After the 3-year SR-22 period ends, the felony conviction remains on your DMV record for 13 years and on your criminal record permanently. Carriers run both DMV and criminal background checks during underwriting, which means the conviction remains visible and ratable for 7-10 years depending on the carrier's lookback window. Progressive and Nationwide may quote drivers 5 years post-conviction if no additional violations have occurred, but expect rates to remain 60-90% above clean-record pricing until the 10-year mark.
How Long the Felony DUI Conviction Affects Your Driving Record and Insurance Rates
The DMV assigns 2 points for a felony DUI causing injury conviction, and those points remain on your driving record for 13 years from the conviction date. This is significantly longer than the 3-year point window for standard moving violations and the 10-year point window for standard DUI convictions. The extended 13-year timeline applies specifically to DUI causing injury or death under Vehicle Code 23153 and 23103.5.
Insurance carriers apply surcharges based on their own lookback windows, which do not mirror the DMV point timeline. Most carriers maintain a 7-10 year lookback for felony DUI convictions, meaning your rates will reflect the conviction for up to a decade regardless of when the DMV points expire. The surcharge begins at 140-220% during the first 3 years, drops to 80-120% during years 4-7, and phases out gradually between years 7-10 as you regain access to standard and preferred carriers.
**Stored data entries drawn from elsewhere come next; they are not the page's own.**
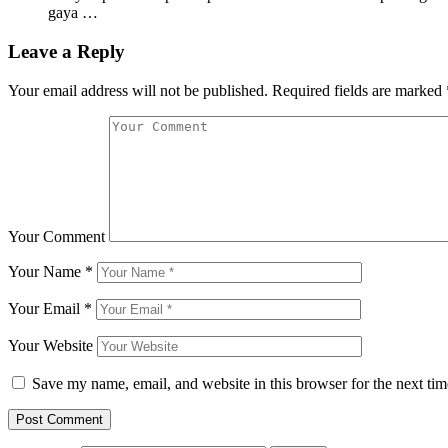
gaya …
Leave a Reply
Your email address will not be published.
Required fields are marked
Your Comment
Your Name
*
Your Email
*
Your Website
Save my name, email, and website in this browser for the next ti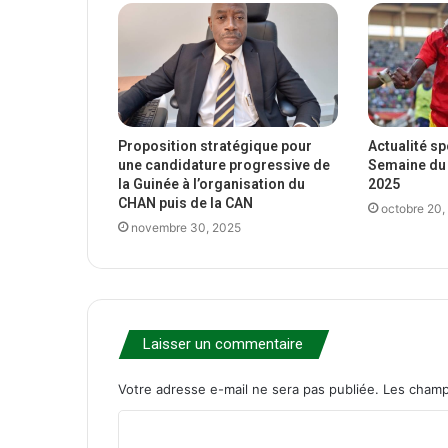
Proposition stratégique pour
Actualité s
une candidature progressive de
Semaine du 
la Guinée à l’organisation du
2025
CHAN puis de la CAN
octobre 20,
novembre 30, 2025
Laisser un commentaire
Votre adresse e-mail ne sera pas publiée.
Les champ
C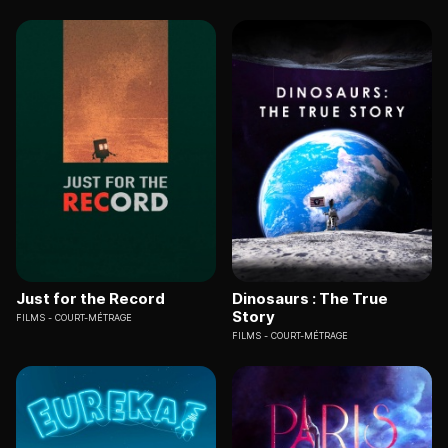
Just for the Record
Dinosaurs : The True
Story
FILMS
COURT-MÉTRAGE
FILMS
COURT-MÉTRAGE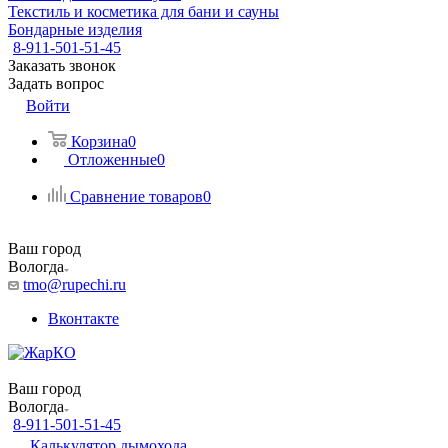
Текстиль и косметика для бани и сауны
Бондарные изделия
8-911-501-51-45
Заказать звонок
Задать вопрос
Войти
Корзина
0
Отложенные
0
Сравнение товаров
0
Ваш город
Вологда
tmo@rupechi.ru
Вконтакте
Ваш город
Вологда
8-911-501-51-45
Калькулятор дымохода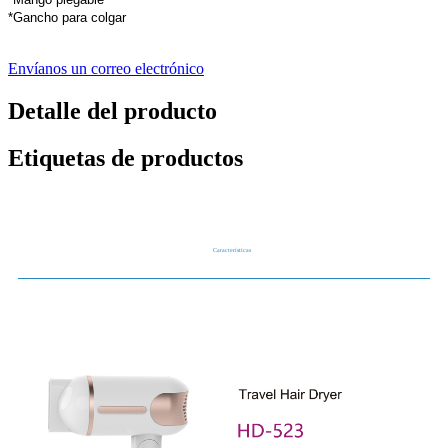
*Gancho para colgar
Envíanos un correo electrónico
Detalle del producto
Etiquetas de productos
Características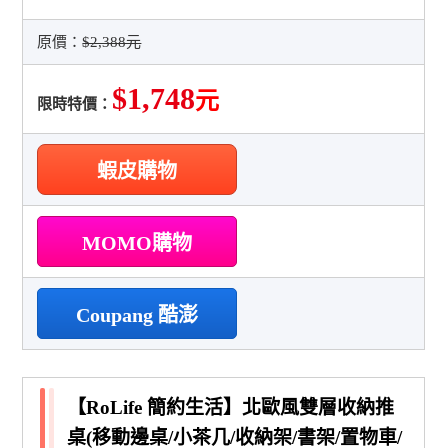
原價：
$2,388元
$1,748
元
限時特價：
蝦皮購物
MOMO購物
Coupang 酷澎
【RoLife 簡約生活】北歐風雙層收納推
桌(移動邊桌/小茶几/收納架/書架/置物車/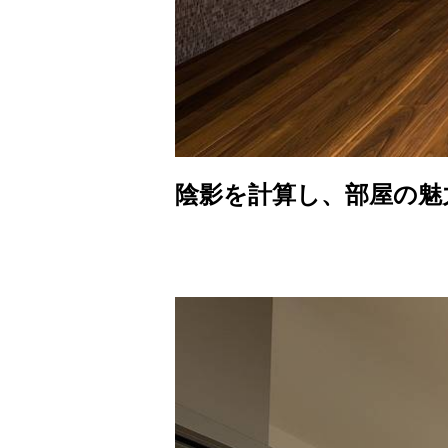
陰影を計算し、部屋の魅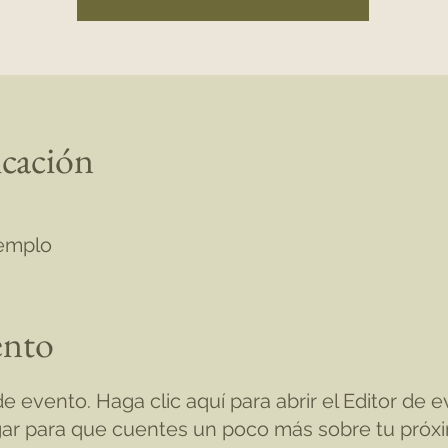
icación
 templo
ento
e evento. Haga clic aquí para abrir el Editor de 
ugar para que cuentes un poco más sobre tu próx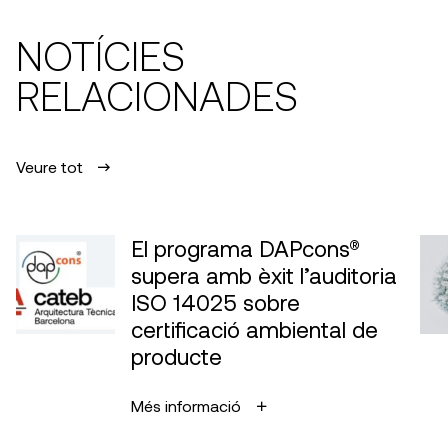
NOTÍCIES
RELACIONADES
Veure tot
El programa DAPcons®
supera amb èxit l’auditoria
ISO 14025 sobre
certificació ambiental de
producte
Més informació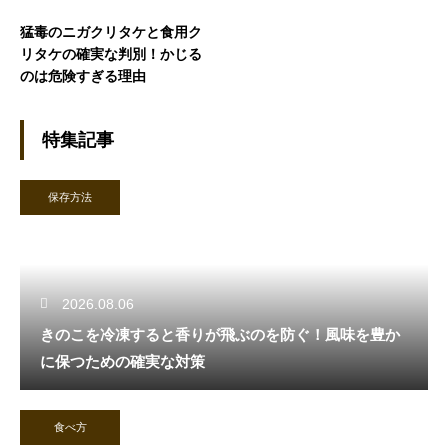
猛毒のニガクリタケと食用ク
リタケの確実な判別！かじる
のは危険すぎる理由
特集記事
保存方法
2026.08.06
きのこを冷凍すると香りが飛ぶのを防ぐ！風味を豊か
に保つための確実な対策
食べ方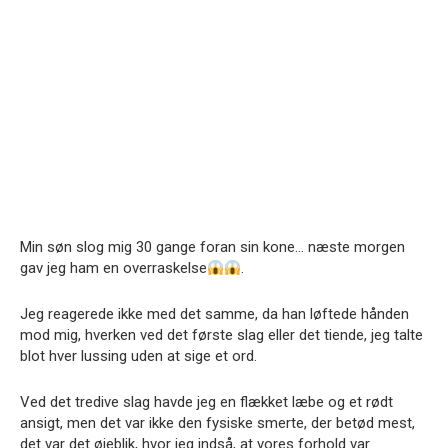
Min søn slog mig 30 gange foran sin kone… næste morgen
gav jeg ham en overraskelse
.
Jeg reagerede ikke med det samme, da han løftede hånden
mod mig, hverken ved det første slag eller det tiende, jeg talte
blot hver lussing uden at sige et ord.
Ved det tredive slag havde jeg en flækket læbe og et rødt
ansigt, men det var ikke den fysiske smerte, der betød mest,
det var det øjeblik, hvor jeg indså, at vores forhold var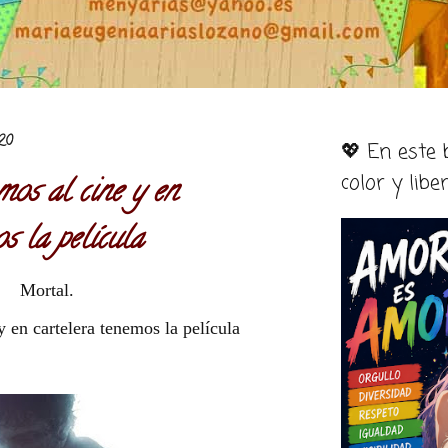
020
💖 En este
color y libe
os al cine y en
s la película
Mortal.
 en cartelera tenemos la película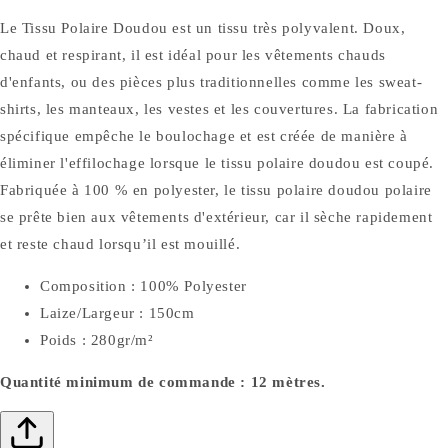
Le Tissu Polaire Doudou est un tissu très polyvalent. Doux,
chaud et respirant, il est idéal pour les vêtements chauds
d'enfants, ou des pièces plus traditionnelles comme les sweat-
shirts, les manteaux, les vestes et les couvertures. La fabrication
spécifique empêche le boulochage et est créée de manière à
éliminer l'effilochage lorsque le tissu polaire doudou est coupé.
Fabriquée à 100 % en polyester, le tissu polaire doudou polaire
se prête bien aux vêtements d'extérieur, car il sèche rapidement
et reste chaud lorsqu’il est mouillé.
Composition : 100% Polyester
Laize/Largeur : 150cm
Poids : 280gr/m²
Quantité minimum de commande : 12 mètres.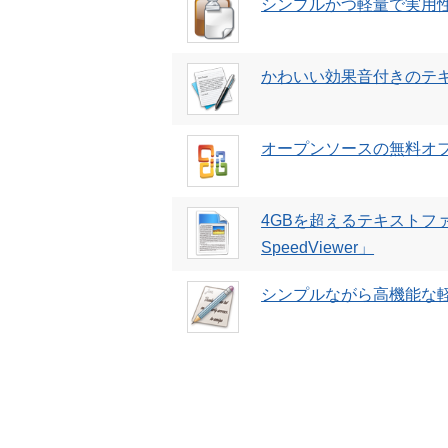
シンプルかつ軽量で実用性
かわいい効果音付きのテキス
オープンソースの無料オフィス
4GBを超えるテキストフ
SpeedViewer」
シンプルながら高機能な軽量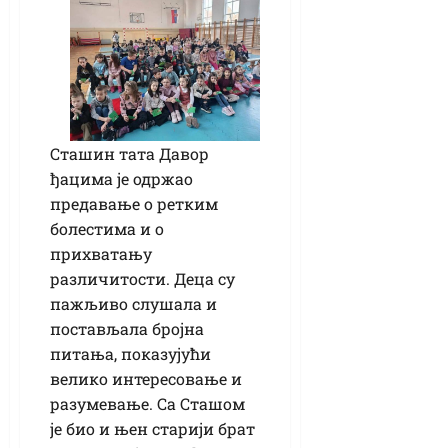
Сташин тата Давор
ђацима је одржао
предавање о ретким
болестима и о
прихватању
различитости. Деца су
пажљиво слушала и
постављала бројна
питања, показујући
велико интересовање и
разумевање. Са Сташом
је био и њен старији брат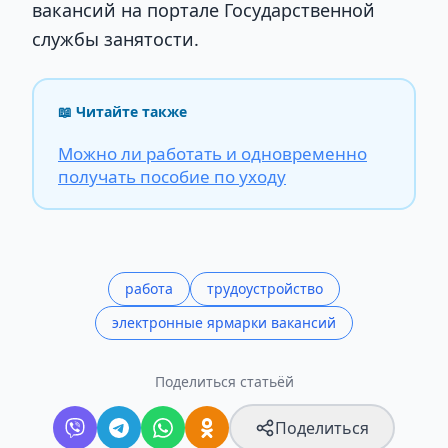
вакансий на портале Государственной
службы занятости.
📖 Читайте также
Можно ли работать и одновременно
получать пособие по уходу
работа
трудоустройство
электронные ярмарки вакансий
Поделиться статьёй
Поделиться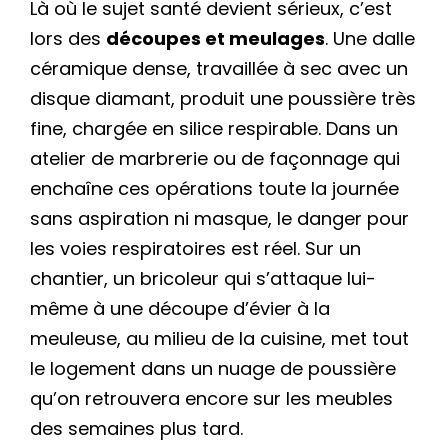
Là où le sujet santé devient sérieux, c’est
lors des
découpes et meulages
. Une dalle
céramique dense, travaillée à sec avec un
disque diamant, produit une poussière très
fine, chargée en silice respirable. Dans un
atelier de marbrerie ou de façonnage qui
enchaîne ces opérations toute la journée
sans aspiration ni masque, le danger pour
les voies respiratoires est réel. Sur un
chantier, un bricoleur qui s’attaque lui-
même à une découpe d’évier à la
meuleuse, au milieu de la cuisine, met tout
le logement dans un nuage de poussière
qu’on retrouvera encore sur les meubles
des semaines plus tard.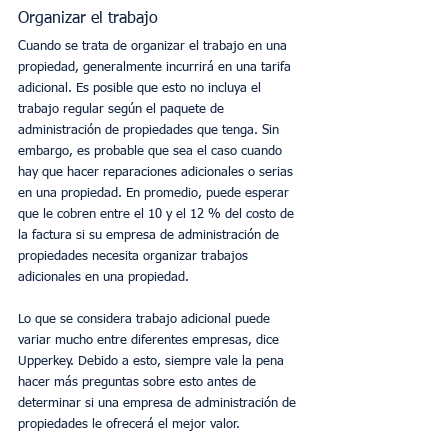
Organizar el trabajo
Cuando se trata de organizar el trabajo en una 
propiedad, generalmente incurrirá en una tarifa 
adicional. Es posible que esto no incluya el 
trabajo regular según el paquete de 
administración de propiedades que tenga. Sin 
embargo, es probable que sea el caso cuando 
hay que hacer reparaciones adicionales o serias 
en una propiedad. En promedio, puede esperar 
que le cobren entre el 10 y el 12 % del costo de 
la factura si su empresa de administración de 
propiedades necesita organizar trabajos 
adicionales en una propiedad.
Lo que se considera trabajo adicional puede 
variar mucho entre diferentes empresas, dice 
Upperkey. Debido a esto, siempre vale la pena 
hacer más preguntas sobre esto antes de 
determinar si una empresa de administración de 
propiedades le ofrecerá el mejor valor.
The criminal felony record is permanent and does not automatically seal or expunge. California allows felony DUI convictions to be reduced to misdemeanors under Penal Code 17(b) after successful probation completion, but this requires a court petition and does not remove the conviction from your record. Carriers will still see the original felony charge during background checks, and most treat reduced convictions identically to unreduced felonies for underwriting purposes.
What You Can Do to Reduce Rates After a Felony DUI Causing Injury
Your highest-leverage action during the first 3 years is shopping non-standard carriers every 6 months. Rate variation among non-standard carriers for felony DUI drivers in California ranges from 30-50%, and carrier appetite shifts based on loss ratios and capacity. The General, Acceptance, and Bristol West quote the same risk profile at materially different prices depending on the quarter and region. Request quotes from all three every 6 months and switch if you find a lower rate.
Completing your DUI school requirement early does not reduce your insurance rate, but it shortens the time between conviction and reinstatement, which accelerates the start of your 3-year SR-22 clock. California requires 18-30 months of DUI school for felony convictions, and you cannot reinstate your license until the program is complete. Finishing the program in 18 months versus 30 months means your SR-22 filing period ends 12 months sooner, and you regain access to standard carriers 12 months earlier.
After the SR-22 period ends, request quotes from Progressive, Nationwide, and The Hartford at the 5-year post-conviction mark. These carriers maintain formal high-risk reentry programs and will quote drivers with a single felony DUI if no additional violations have occurred in the 5 years following reinstatement. Expect rates 60-90% above clean-record pricing, but this represents a 50-60% reduction compared to non-standard carrier pricing during the SR-22 period. Document your clean driving record during the post-conviction window — carriers weight the violation-free period heavily when evaluating reentry eligibility.